TO DO:
Please return the data word for word and leave out any picture it contains.

RAW DATA:
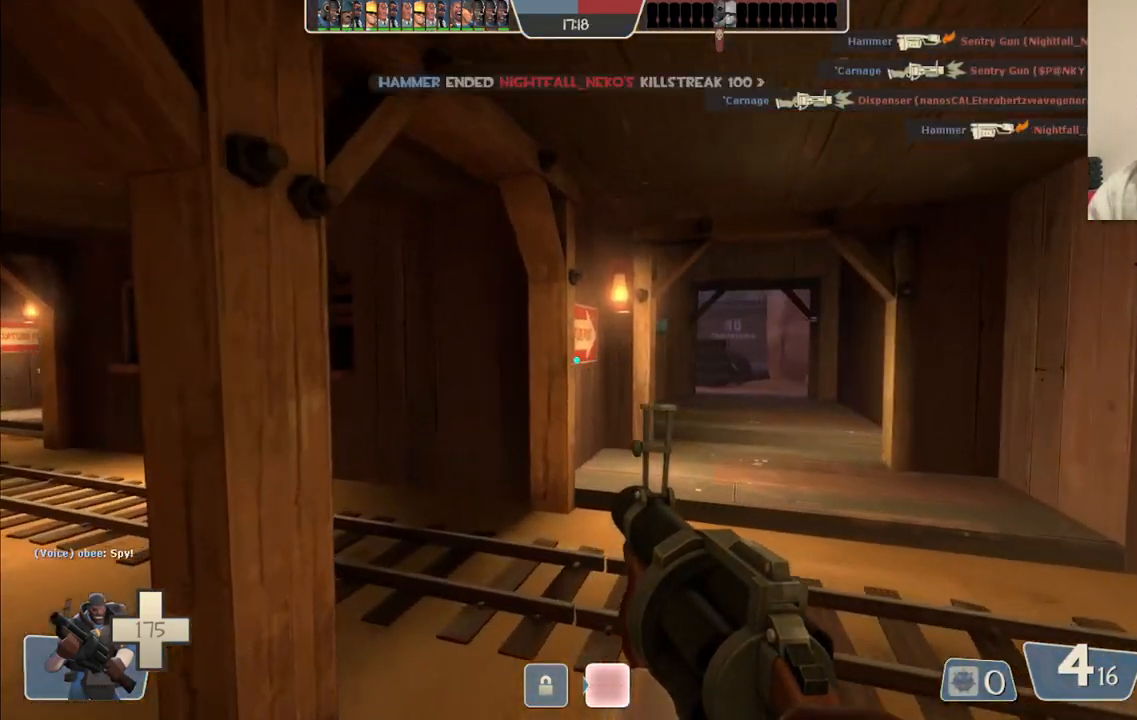
{"buttons": [], "left_stick": "up-left", "right_stick": "left", "events": [[150, "SQUARE", "down"], [233, "SQUARE", "up"], [250, "left_stick", "up-left"], [467, "right_stick", "left"]]}
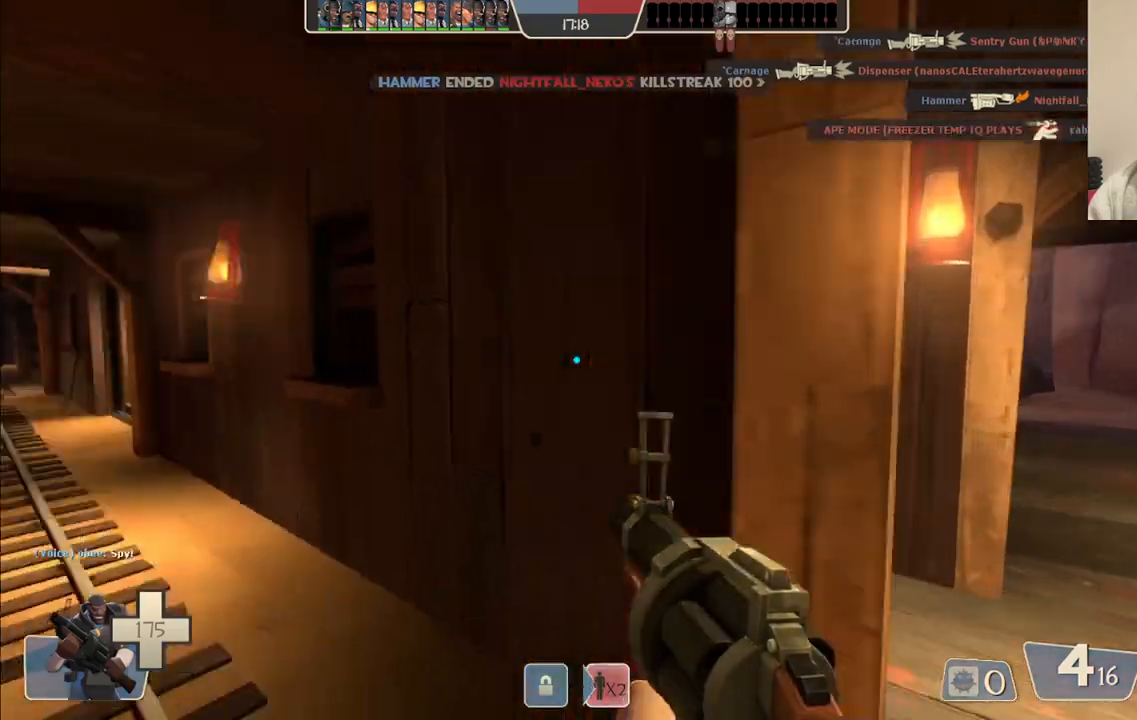
{"buttons": [], "left_stick": "up-left", "right_stick": "center", "events": [[83, "right_stick", "center"], [200, "SQUARE", "down"], [267, "SQUARE", "up"], [333, "SQUARE", "down"], [450, "SQUARE", "up"]]}
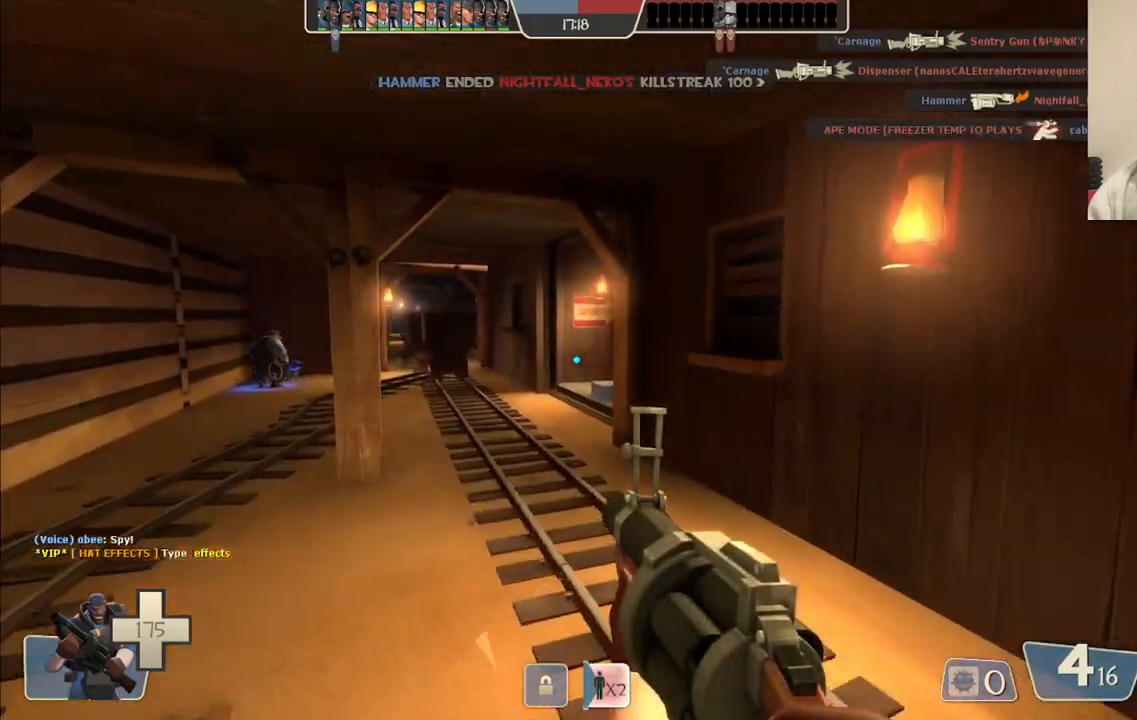
{"buttons": ["SQUARE"], "left_stick": "up-left", "right_stick": "center", "events": [[33, "left_stick", "up"], [217, "right_stick", "right"], [333, "left_stick", "up-left"], [333, "right_stick", "center"], [450, "SQUARE", "down"]]}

EXPECTED OUTPUT:
{"buttons": [], "left_stick": "up-left", "right_stick": "left", "events": [[150, "SQUARE", "down"], [233, "SQUARE", "up"], [250, "left_stick", "up-left"], [467, "right_stick", "left"]]}
{"buttons": [], "left_stick": "up-left", "right_stick": "center", "events": [[83, "right_stick", "center"], [200, "SQUARE", "down"], [267, "SQUARE", "up"], [333, "SQUARE", "down"], [450, "SQUARE", "up"]]}
{"buttons": ["SQUARE"], "left_stick": "up-left", "right_stick": "center", "events": [[33, "left_stick", "up"], [217, "right_stick", "right"], [333, "left_stick", "up-left"], [333, "right_stick", "center"], [450, "SQUARE", "down"]]}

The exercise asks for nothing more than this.